• **Page excerpt**
In a recent blog post, U.S. FDA Commissioner Scott Gottlieb, MD, revealed that the agency is planning to launch a new Digital Health Innovation Plan—one, he says, that will include “a novel, post-market approach to how we intend to regulate digital medical devices.”
After all, Gottlieb pointed out, in 2016 there were roughly 165,000 health-related apps available for Apple or Android smartphones—a figure that is slated to surge even more in the future. And such technologies, which range from fitness trackers to clinical decision support software, have the potential to change the face of healthcare, he wrote.
But for digital technologies to be utilized fully, “it is critical that FDA be forward-leaning in making sure that we have implemented the right policies and regulatory tools, and communicated them clearly, to encourage safe and effective innovation,” Gottlieb said.
“To encourage innovation,” he continued, “FDA should carry out its mission to protect and promote the public health through policies that are clear enough for developers to apply them on their own, without having to seek out, on a case-by-case basis, FDA’s position on every individual technological change or iterative software development.”

• **The data**
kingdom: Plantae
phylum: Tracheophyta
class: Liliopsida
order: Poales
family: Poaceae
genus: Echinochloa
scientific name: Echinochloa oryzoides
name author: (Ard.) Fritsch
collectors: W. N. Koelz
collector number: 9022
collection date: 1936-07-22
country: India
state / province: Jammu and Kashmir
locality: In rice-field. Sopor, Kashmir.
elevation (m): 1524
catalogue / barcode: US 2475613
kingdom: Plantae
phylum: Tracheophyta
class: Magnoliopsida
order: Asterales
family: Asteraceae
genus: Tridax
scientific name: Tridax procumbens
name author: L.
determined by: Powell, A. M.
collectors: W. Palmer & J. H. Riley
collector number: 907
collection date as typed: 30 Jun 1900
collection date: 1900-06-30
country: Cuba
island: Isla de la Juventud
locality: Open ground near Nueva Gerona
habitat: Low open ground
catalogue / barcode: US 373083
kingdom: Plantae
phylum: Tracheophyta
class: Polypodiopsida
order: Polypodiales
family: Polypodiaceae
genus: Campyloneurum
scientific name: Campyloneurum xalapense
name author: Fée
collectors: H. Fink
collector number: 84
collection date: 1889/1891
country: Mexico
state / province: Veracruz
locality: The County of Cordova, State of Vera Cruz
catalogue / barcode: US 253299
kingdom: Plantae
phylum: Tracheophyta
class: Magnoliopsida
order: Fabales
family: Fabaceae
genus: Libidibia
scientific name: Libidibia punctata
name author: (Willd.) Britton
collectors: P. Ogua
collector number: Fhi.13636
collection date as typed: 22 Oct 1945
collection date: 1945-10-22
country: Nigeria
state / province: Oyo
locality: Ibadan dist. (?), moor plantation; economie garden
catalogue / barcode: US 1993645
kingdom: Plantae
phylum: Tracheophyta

• **Requirement A**
Using the FDA digital health article, answer these questions:
(i) What is the name of the new plan the agency is planning to launch?
(ii) Roughly how many health-related apps were available for Apple or Android smartphones in 2016?
(iii) What two technologies mark the ends of the range of such technologies?
• **Requirement B**
Write the next part of the FDA digital health article, continuing after its final paragraph.

• **Exercise result A**
(i) The Digital Health Innovation Plan
(ii) Roughly 165,000
(iii) Fitness trackers and clinical decision support software

• **Exercise result B**
Furthermore, Gottlieb wrote, the FDA will clarify its position regarding devices that contain multiple software functions, in which some fall under FDA jurisdiction and others do not. The agency will also address low-risk technologies that aren’t designated in last year’s “21st Century Cures Act” and won’t be subjected to certain pre-market regulatory requirements, he added.
“Greater certainty regarding what types of digital health technology is subject to regulation and regarding FDA’s compliance policies will not only help foster innovation, but also will help the agency to devote more resources to higher-risk priorities,” Gottlieb wrote.
He said more information about the FDA’s Digital Health Innovation Plan will come soon.
I for one am sick of over regulation in healthcare. I realize some regulation is necessary but usually what happens with the FDA is viable new products that could save lives gets delayed because of red tape, limited manpower, limited knowledge and a small budget.